Reclaiming Gospel Nonviolence

Blog by David Mumford
Lucas Johnson, co-ordinator of International Fellowship of Reconciliation

The practice of nonviolence was an integral part of the life, teaching and work of Jesus. This was the message heard by those attending the conference Reclaiming Gospel Nonviolence, sponsored by the Anglican Pacifist Fellowship, Pax Christi and the Fellowship of Reconciliation held in Kinnoull, Perth on 14-16 July.

John Dear, a Roman Catholic priest from the USA, looked over the life of Jesus and the lives of the early Christians to draw inspiration for the idea that practising peace is the core duty of all Christians and people of faith. 'As a society we are addicted to death', he said, from the wars that have been continually fought for the last seventy-plus years to the dead and fossilised animals we burn as coal, oil and natural gas.

'Change happens when people act. Sometimes this may involve breaking bad laws and facing the consequences', said Dear. This can be seen in the life of Jesus, who Dear described as 'a one-man crime wave' for actions such as overturning the tables in the temple and healing the sick on the Sabbath. He urged participants to be witnesses for peace in their communities, through their actions and their lives, adding: 'We are called to be faithful, not to be successful'.

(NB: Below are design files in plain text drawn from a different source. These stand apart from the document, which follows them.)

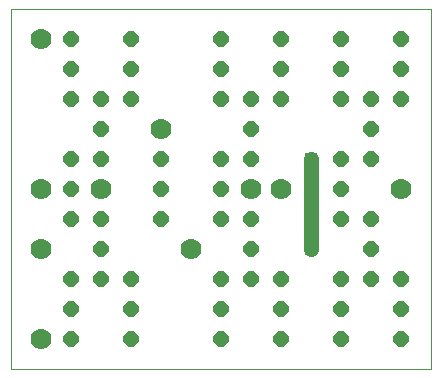
<source format=gtl>
G75*
%MOIN*%
%OFA0B0*%
%FSLAX25Y25*%
%IPPOS*%
%LPD*%
%AMOC8*
5,1,8,0,0,1.08239X$1,22.5*
%
%ADD10C,0.00000*%
%ADD11C,0.07000*%
%ADD12OC8,0.05150*%
%ADD13C,0.05000*%
%ADD14R,0.03962X0.03962*%
D10*
X0029589Y0007738D02*
X0029589Y0127738D01*
X0169589Y0127738D01*
X0169589Y0007738D01*
X0029589Y0007738D01*
D11*
X0039589Y0017738D03*
X0039589Y0047738D03*
X0039589Y0067738D03*
X0059589Y0067738D03*
X0079589Y0087738D03*
X0109589Y0067738D03*
X0119589Y0067738D03*
X0089589Y0047738D03*
X0159589Y0067738D03*
X0039589Y0117738D03*
D12*
X0049589Y0117738D03*
X0049589Y0107738D03*
X0049589Y0097738D03*
X0059589Y0097738D03*
X0069589Y0097738D03*
X0069589Y0107738D03*
X0069589Y0117738D03*
X0099589Y0117738D03*
X0099589Y0107738D03*
X0099589Y0097738D03*
X0109589Y0097738D03*
X0119589Y0097738D03*
X0119589Y0107738D03*
X0119589Y0117738D03*
X0139589Y0117738D03*
X0139589Y0107738D03*
X0139589Y0097738D03*
X0149589Y0097738D03*
X0159589Y0097738D03*
X0159589Y0107738D03*
X0159589Y0117738D03*
X0149589Y0087738D03*
X0149589Y0077738D03*
X0139589Y0077738D03*
X0139589Y0067738D03*
X0139589Y0057738D03*
X0149589Y0057738D03*
X0149589Y0047738D03*
X0149589Y0037738D03*
X0159589Y0037738D03*
X0159589Y0027738D03*
X0159589Y0017738D03*
X0139589Y0017738D03*
X0139589Y0027738D03*
X0139589Y0037738D03*
X0119589Y0037738D03*
X0109589Y0037738D03*
X0099589Y0037738D03*
X0099589Y0027738D03*
X0099589Y0017738D03*
X0119589Y0017738D03*
X0119589Y0027738D03*
X0109589Y0047738D03*
X0109589Y0057738D03*
X0099589Y0057738D03*
X0099589Y0067738D03*
X0099589Y0077738D03*
X0109589Y0077738D03*
X0109589Y0087738D03*
X0079589Y0077738D03*
X0079589Y0067738D03*
X0079589Y0057738D03*
X0059589Y0057738D03*
X0049589Y0057738D03*
X0059589Y0047738D03*
X0059589Y0037738D03*
X0069589Y0037738D03*
X0069589Y0027738D03*
X0069589Y0017738D03*
X0049589Y0017738D03*
X0049589Y0027738D03*
X0049589Y0037738D03*
X0049589Y0067738D03*
X0049589Y0077738D03*
X0059589Y0077738D03*
X0059589Y0087738D03*
D13*
X0129589Y0077738D02*
X0129589Y0047738D01*
D14*
X0129589Y0047738D03*
X0129589Y0077738D03*
M02*

</source>
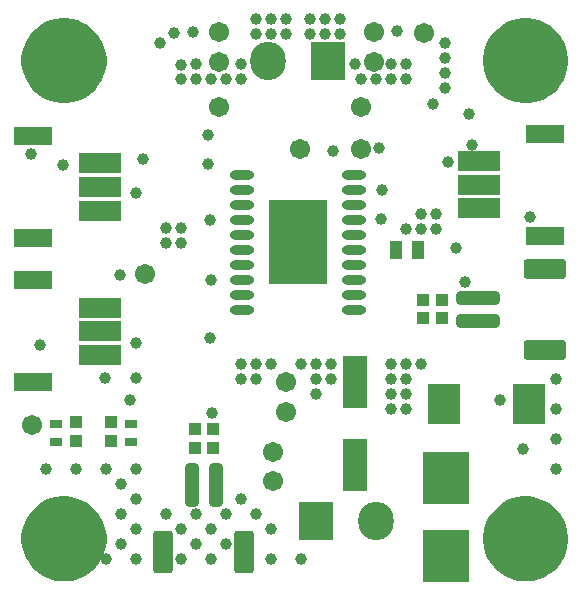
<source format=gts>
G04*
G04 #@! TF.GenerationSoftware,Altium Limited,Altium Designer,21.3.2 (30)*
G04*
G04 Layer_Color=8388736*
%FSTAX25Y25*%
%MOIN*%
G70*
G04*
G04 #@! TF.SameCoordinates,B4C271EC-4B27-40F8-A0F4-B21306F732D5*
G04*
G04*
G04 #@! TF.FilePolarity,Negative*
G04*
G01*
G75*
%ADD35R,0.15800X0.17493*%
%ADD36R,0.10642X0.13202*%
%ADD37C,0.06706*%
%ADD38R,0.04343X0.02965*%
%ADD39R,0.03950X0.03950*%
%ADD40R,0.03950X0.03950*%
G04:AMPARAMS|DCode=41|XSize=67.06mil|YSize=141.86mil|CornerRadius=11.38mil|HoleSize=0mil|Usage=FLASHONLY|Rotation=180.000|XOffset=0mil|YOffset=0mil|HoleType=Round|Shape=RoundedRectangle|*
%AMROUNDEDRECTD41*
21,1,0.06706,0.11909,0,0,180.0*
21,1,0.04429,0.14186,0,0,180.0*
1,1,0.02276,-0.02215,0.05955*
1,1,0.02276,0.02215,0.05955*
1,1,0.02276,0.02215,-0.05955*
1,1,0.02276,-0.02215,-0.05955*
%
%ADD41ROUNDEDRECTD41*%
G04:AMPARAMS|DCode=42|XSize=47.37mil|YSize=145.8mil|CornerRadius=13.84mil|HoleSize=0mil|Usage=FLASHONLY|Rotation=180.000|XOffset=0mil|YOffset=0mil|HoleType=Round|Shape=RoundedRectangle|*
%AMROUNDEDRECTD42*
21,1,0.04737,0.11811,0,0,180.0*
21,1,0.01968,0.14580,0,0,180.0*
1,1,0.02769,-0.00984,0.05906*
1,1,0.02769,0.00984,0.05906*
1,1,0.02769,0.00984,-0.05906*
1,1,0.02769,-0.00984,-0.05906*
%
%ADD42ROUNDEDRECTD42*%
%ADD43R,0.08280X0.17335*%
G04:AMPARAMS|DCode=44|XSize=67.06mil|YSize=141.86mil|CornerRadius=11.38mil|HoleSize=0mil|Usage=FLASHONLY|Rotation=270.000|XOffset=0mil|YOffset=0mil|HoleType=Round|Shape=RoundedRectangle|*
%AMROUNDEDRECTD44*
21,1,0.06706,0.11909,0,0,270.0*
21,1,0.04429,0.14186,0,0,270.0*
1,1,0.02276,-0.05955,-0.02215*
1,1,0.02276,-0.05955,0.02215*
1,1,0.02276,0.05955,0.02215*
1,1,0.02276,0.05955,-0.02215*
%
%ADD44ROUNDEDRECTD44*%
G04:AMPARAMS|DCode=45|XSize=47.37mil|YSize=145.8mil|CornerRadius=13.84mil|HoleSize=0mil|Usage=FLASHONLY|Rotation=270.000|XOffset=0mil|YOffset=0mil|HoleType=Round|Shape=RoundedRectangle|*
%AMROUNDEDRECTD45*
21,1,0.04737,0.11811,0,0,270.0*
21,1,0.01968,0.14580,0,0,270.0*
1,1,0.02769,-0.05906,-0.00984*
1,1,0.02769,-0.05906,0.00984*
1,1,0.02769,0.05906,0.00984*
1,1,0.02769,0.05906,-0.00984*
%
%ADD45ROUNDEDRECTD45*%
%ADD46R,0.04343X0.05918*%
%ADD47R,0.13005X0.06312*%
%ADD48R,0.14186X0.06706*%
%ADD49O,0.08083X0.03162*%
%ADD50R,0.19698X0.28359*%
%ADD51R,0.11800X0.12800*%
%ADD52O,0.11800X0.12800*%
%ADD53C,0.16548*%
%ADD54C,0.03950*%
%ADD55C,0.03398*%
%ADD56C,0.02769*%
G36*
X054524Y0321816D02*
X054524Y0320892D01*
X0544999Y0319058D01*
X0544521Y0317272D01*
X0543813Y0315564D01*
X0542888Y0313962D01*
X0541762Y0312495D01*
X0540455Y0311188D01*
X0538988Y0310062D01*
X0537386Y0309137D01*
X0535678Y030843D01*
X0533892Y0307951D01*
X0532058Y030771D01*
X0531134D01*
X05302Y0307709D01*
X052835Y0307953D01*
X0526547Y0308436D01*
X0524823Y0309149D01*
X0523206Y0310082D01*
X0521725Y0311218D01*
X0520405Y0312538D01*
X0519269Y0314019D01*
X0518335Y0315635D01*
X0517621Y0317359D01*
X0517138Y0319162D01*
X0516894Y0321012D01*
X0516894Y0321945D01*
X0516893Y0322873D01*
X0517136Y0324712D01*
X0517618Y0326504D01*
X051833Y0328217D01*
X051926Y0329822D01*
X0520392Y0331292D01*
X0521707Y0332601D01*
X0523182Y0333726D01*
X0524792Y0334649D01*
X0526509Y0335353D01*
X0528302Y0335826D01*
X0530143Y033606D01*
X0531071Y0336056D01*
X0532001Y0336051D01*
X0533845Y03358D01*
X053564Y0335311D01*
X0537357Y0334593D01*
X0538965Y0333657D01*
X0540438Y033252D01*
X0541751Y0331201D01*
X054288Y0329722D01*
X0543808Y0328109D01*
X0544518Y0326389D01*
X0544998Y0324592D01*
X054524Y0322747D01*
X054524Y0321816D01*
D01*
D02*
G37*
G36*
X0699118D02*
X0699118Y0320892D01*
X0698877Y0319058D01*
X0698398Y0317272D01*
X0697691Y0315564D01*
X0696766Y0313962D01*
X069564Y0312495D01*
X0694333Y0311188D01*
X0692866Y0310062D01*
X0691264Y0309137D01*
X0689556Y030843D01*
X068777Y0307951D01*
X0685936Y030771D01*
X0685012D01*
X0684078Y0307709D01*
X0682228Y0307953D01*
X0680425Y0308436D01*
X0678701Y0309149D01*
X0677084Y0310082D01*
X0675603Y0311218D01*
X0674283Y0312538D01*
X0673147Y0314019D01*
X0672213Y0315635D01*
X0671499Y0317359D01*
X0671016Y0319162D01*
X0670772Y0321012D01*
X0670772Y0321945D01*
X0670772Y0322873D01*
X0671014Y0324712D01*
X0671496Y0326504D01*
X0672208Y0328217D01*
X0673138Y0329822D01*
X067427Y0331292D01*
X0675585Y0332601D01*
X067706Y0333726D01*
X067867Y0334649D01*
X0680386Y0335353D01*
X0682181Y0335826D01*
X0684021Y033606D01*
X0684948Y0336056D01*
X0685879Y0336051D01*
X0687723Y03358D01*
X0689518Y0335311D01*
X0691235Y0334593D01*
X0692843Y0333657D01*
X0694316Y033252D01*
X0695628Y0331201D01*
X0696758Y0329722D01*
X0697686Y0328109D01*
X0698396Y0326389D01*
X0698876Y0324592D01*
X0699118Y0322747D01*
X0699118Y0321816D01*
D01*
D02*
G37*
G36*
X054524Y0481194D02*
X054524Y048027D01*
X0544999Y0478436D01*
X0544521Y047665D01*
X0543813Y0474942D01*
X0542888Y047334D01*
X0541762Y0471873D01*
X0540455Y0470565D01*
X0538988Y046944D01*
X0537386Y0468515D01*
X0535678Y0467807D01*
X0533892Y0467329D01*
X0532058Y0467087D01*
X0531134D01*
X05302Y0467087D01*
X052835Y0467331D01*
X0526547Y0467813D01*
X0524823Y0468527D01*
X0523206Y046946D01*
X0521725Y0470596D01*
X0520405Y0471916D01*
X0519269Y0473396D01*
X0518335Y0475013D01*
X0517621Y0476737D01*
X0517138Y047854D01*
X0516894Y048039D01*
X0516894Y0481323D01*
X0516893Y0482251D01*
X0517136Y048409D01*
X0517618Y0485882D01*
X051833Y0487595D01*
X051926Y04892D01*
X0520392Y049067D01*
X0521707Y0491979D01*
X0523182Y0493104D01*
X0524792Y0494027D01*
X0526509Y0494731D01*
X0528302Y0495204D01*
X0530143Y0495438D01*
X0531071Y0495434D01*
X0532001Y0495429D01*
X0533845Y0495178D01*
X053564Y0494689D01*
X0537357Y049397D01*
X0538965Y0493035D01*
X0540438Y0491898D01*
X0541751Y0490579D01*
X054288Y04891D01*
X0543808Y0487487D01*
X0544518Y0485767D01*
X0544998Y048397D01*
X054524Y0482125D01*
X054524Y0481194D01*
D01*
D02*
G37*
G36*
X0699118D02*
X0699118Y048027D01*
X0698877Y0478436D01*
X0698398Y047665D01*
X0697691Y0474942D01*
X0696766Y047334D01*
X069564Y0471873D01*
X0694333Y0470565D01*
X0692866Y046944D01*
X0691264Y0468515D01*
X0689556Y0467807D01*
X068777Y0467329D01*
X0685936Y0467087D01*
X0685012D01*
X0684078Y0467087D01*
X0682228Y0467331D01*
X0680425Y0467813D01*
X0678701Y0468527D01*
X0677084Y046946D01*
X0675603Y0470596D01*
X0674283Y0471916D01*
X0673147Y0473396D01*
X0672213Y0475013D01*
X0671499Y0476737D01*
X0671016Y047854D01*
X0670772Y048039D01*
X0670772Y0481323D01*
X0670772Y0482251D01*
X0671014Y048409D01*
X0671496Y0485882D01*
X0672208Y0487595D01*
X0673138Y04892D01*
X067427Y049067D01*
X0675585Y0491979D01*
X067706Y0493104D01*
X067867Y0494027D01*
X0680386Y0494731D01*
X0682181Y0495204D01*
X0684021Y0495438D01*
X0684948Y0495434D01*
X0685879Y0495429D01*
X0687723Y0495178D01*
X0689518Y0494689D01*
X0691235Y049397D01*
X0692843Y0493035D01*
X0694316Y0491898D01*
X0695628Y0490579D01*
X0696758Y04891D01*
X0697686Y0487487D01*
X0698396Y0485767D01*
X0698876Y048397D01*
X0699118Y0482125D01*
X0699118Y0481194D01*
D01*
D02*
G37*
D35*
X06584Y03163D02*
D03*
Y0342174D02*
D03*
D36*
X0685947Y03667D02*
D03*
X06576D02*
D03*
D37*
X06006Y03508D02*
D03*
Y0341D02*
D03*
X05203Y03599D02*
D03*
X05582Y041D02*
D03*
X05828Y04658D02*
D03*
X06509Y04905D02*
D03*
X06302Y04659D02*
D03*
X06299Y04517D02*
D03*
X06097D02*
D03*
X0605Y0364D02*
D03*
Y0374D02*
D03*
X05827Y0480737D02*
D03*
Y0490737D02*
D03*
X06345Y0480737D02*
D03*
Y0490737D02*
D03*
D38*
X05284Y0354308D02*
D03*
Y0360016D02*
D03*
X05534Y0354308D02*
D03*
Y0360016D02*
D03*
D39*
X0534942Y0354591D02*
D03*
Y0360891D02*
D03*
X0546842Y0354591D02*
D03*
Y0360891D02*
D03*
X06572Y0395605D02*
D03*
Y040151D02*
D03*
X06507Y0395605D02*
D03*
Y040151D02*
D03*
D40*
X0580595Y0352D02*
D03*
X057469D02*
D03*
X0580595Y03585D02*
D03*
X057469D02*
D03*
D41*
X0564056Y0317336D02*
D03*
X0591221D02*
D03*
D42*
X0581576Y0339974D02*
D03*
X0573702D02*
D03*
D43*
X0628Y0374D02*
D03*
Y0346441D02*
D03*
D44*
X0691564Y0411921D02*
D03*
Y0384756D02*
D03*
D45*
X0668926Y0394402D02*
D03*
Y0402276D02*
D03*
D46*
X06417Y04183D02*
D03*
X064918D02*
D03*
D47*
X0691546Y0456829D02*
D03*
Y0422971D02*
D03*
X0520856Y0408003D02*
D03*
Y0374145D02*
D03*
Y0456055D02*
D03*
Y0422197D02*
D03*
D48*
X0669302Y0432026D02*
D03*
Y04399D02*
D03*
Y0447774D02*
D03*
X05431Y03832D02*
D03*
Y0391074D02*
D03*
Y0398948D02*
D03*
Y0431252D02*
D03*
Y0439126D02*
D03*
Y0447D02*
D03*
D49*
X0590495Y04432D02*
D03*
Y04382D02*
D03*
Y04332D02*
D03*
Y04282D02*
D03*
Y04232D02*
D03*
Y04182D02*
D03*
Y04132D02*
D03*
Y04082D02*
D03*
Y04032D02*
D03*
Y03982D02*
D03*
X06277Y04432D02*
D03*
Y04382D02*
D03*
Y04332D02*
D03*
Y04282D02*
D03*
Y04232D02*
D03*
Y04182D02*
D03*
Y04132D02*
D03*
Y04082D02*
D03*
Y04032D02*
D03*
Y03982D02*
D03*
D50*
X0609098Y04207D02*
D03*
D51*
X0615Y03278D02*
D03*
X06192Y04813D02*
D03*
D52*
X0635Y03278D02*
D03*
X05992Y04813D02*
D03*
D53*
X0684945Y0481261D02*
D03*
Y0321883D02*
D03*
X0531067Y0481261D02*
D03*
Y0321883D02*
D03*
D54*
X0645Y0365D02*
D03*
X06765Y03681D02*
D03*
X0595Y033D02*
D03*
X059Y0335D02*
D03*
X0575Y033D02*
D03*
X0565D02*
D03*
X057Y0325D02*
D03*
X0585Y033D02*
D03*
X058Y0325D02*
D03*
X0585Y032D02*
D03*
X0575D02*
D03*
X058Y0315D02*
D03*
X057D02*
D03*
X061D02*
D03*
X052Y045D02*
D03*
X05797Y04282D02*
D03*
X05801Y04082D02*
D03*
X05573Y04485D02*
D03*
X05677Y04905D02*
D03*
X0563Y0487D02*
D03*
X0642Y0491D02*
D03*
X0658Y0482D02*
D03*
Y0472D02*
D03*
Y0477D02*
D03*
Y0487D02*
D03*
X0654019Y0466919D02*
D03*
X0574118Y04909D02*
D03*
X06Y0325D02*
D03*
Y0315D02*
D03*
X0695Y0375D02*
D03*
Y0365D02*
D03*
Y0355D02*
D03*
Y0345D02*
D03*
X0525D02*
D03*
X0535D02*
D03*
X055Y032D02*
D03*
Y033D02*
D03*
Y034D02*
D03*
X0545Y0345D02*
D03*
X0555D02*
D03*
Y0335D02*
D03*
X0545Y0315D02*
D03*
X0555Y0325D02*
D03*
Y0315D02*
D03*
X05551Y03756D02*
D03*
X0637Y04383D02*
D03*
X06366Y04286D02*
D03*
X06206Y04511D02*
D03*
X06617Y04187D02*
D03*
X0658925Y04475D02*
D03*
X0655Y0425D02*
D03*
Y043D02*
D03*
X05791Y04564D02*
D03*
X057Y04797D02*
D03*
X0628Y04803D02*
D03*
X0575Y048D02*
D03*
X057Y0475D02*
D03*
X0575D02*
D03*
X058D02*
D03*
X0585D02*
D03*
X059D02*
D03*
X0645D02*
D03*
Y048D02*
D03*
X063Y0475D02*
D03*
X0635D02*
D03*
X064D02*
D03*
Y048D02*
D03*
X0613Y0495D02*
D03*
X0618D02*
D03*
X0623D02*
D03*
Y049D02*
D03*
X0618D02*
D03*
X0613D02*
D03*
X059Y048D02*
D03*
X0595Y0495D02*
D03*
Y049D02*
D03*
X06D02*
D03*
Y0495D02*
D03*
X0605D02*
D03*
Y049D02*
D03*
X06362Y04522D02*
D03*
X05549Y03872D02*
D03*
X05798Y03888D02*
D03*
X05552Y04372D02*
D03*
X05531Y0368D02*
D03*
X05308Y04466D02*
D03*
X05448Y03755D02*
D03*
X05805Y03638D02*
D03*
X0684Y03519D02*
D03*
X05231Y03865D02*
D03*
X06865Y04291D02*
D03*
X05497Y04099D02*
D03*
X06662Y04636D02*
D03*
X064Y0365D02*
D03*
X0645Y037D02*
D03*
X0667Y04532D02*
D03*
X0579Y04469D02*
D03*
X0645Y0425D02*
D03*
X065Y043D02*
D03*
X06646Y04074D02*
D03*
X057Y04256D02*
D03*
Y04206D02*
D03*
X0565D02*
D03*
Y04256D02*
D03*
X065Y0425D02*
D03*
X062Y0375D02*
D03*
Y038D02*
D03*
X0645Y0375D02*
D03*
X065Y038D02*
D03*
X0645D02*
D03*
X064D02*
D03*
Y0375D02*
D03*
Y037D02*
D03*
X0615D02*
D03*
Y0375D02*
D03*
Y038D02*
D03*
X061D02*
D03*
X0595Y0375D02*
D03*
X059D02*
D03*
X0595Y038D02*
D03*
X059D02*
D03*
X06D02*
D03*
D55*
X0680614Y0470828D02*
D03*
X0695378Y047693D02*
D03*
X0689276Y0491694D02*
D03*
X0674512Y0485591D02*
D03*
X0695378D02*
D03*
X0680614Y0491694D02*
D03*
X0674512Y047693D02*
D03*
X0689276Y0470828D02*
D03*
Y031145D02*
D03*
X0674512Y0317552D02*
D03*
X0680614Y0332316D02*
D03*
X0695378Y0326213D02*
D03*
X0674512D02*
D03*
X0689276Y0332316D02*
D03*
X0695378Y0317552D02*
D03*
X0680614Y031145D02*
D03*
X0535398Y0470828D02*
D03*
X0520634Y047693D02*
D03*
X0526736Y0491694D02*
D03*
X05415Y0485591D02*
D03*
X0520634D02*
D03*
X0535398Y0491694D02*
D03*
X05415Y047693D02*
D03*
X0526736Y0470828D02*
D03*
Y031145D02*
D03*
X05415Y0317552D02*
D03*
X0535398Y0332316D02*
D03*
X0520634Y0326213D02*
D03*
X05415D02*
D03*
X0526736Y0332316D02*
D03*
X0520634Y0317552D02*
D03*
X0535398Y031145D02*
D03*
D56*
X0602602Y0431527D02*
D03*
X0606932D02*
D03*
X0611263D02*
D03*
X0615594D02*
D03*
X0602602Y0427196D02*
D03*
X0606932D02*
D03*
X0611263D02*
D03*
X0615594D02*
D03*
X0602602Y0422865D02*
D03*
X0606932D02*
D03*
X0611263D02*
D03*
X0615594D02*
D03*
X0602602Y0418535D02*
D03*
X0606932D02*
D03*
X0611263D02*
D03*
X0615594D02*
D03*
X0602602Y0414204D02*
D03*
X0606932D02*
D03*
X0611263D02*
D03*
X0615594D02*
D03*
X0602602Y0409873D02*
D03*
X0606932D02*
D03*
X0611263D02*
D03*
X0615594D02*
D03*
M02*

</source>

Also addressing the forty-strong audience was Lucas Johnson, International Coordinator of the International Fellowship of Reconciliation. Johnson highlighted examples of practical peacemaking around the world, including the Black Lives Matter campaign in the USA and the international observers physically standing with Colombian communities to protect them from attacks by paramilitaries and the army.

'In South Sudan, Fellowship of Reconciliation member the Organisation for Nonviolence and Development does something remarkable in creating cooperation across communities, but how long can that last in a situation with no education, insufficient food and poor healthcare?' he asked.

The conference also heard about recent shifts in Catholic teaching away from supporting 'Just War' to promoting nonviolence, and considered ways of strengthening peace activism in Scotland.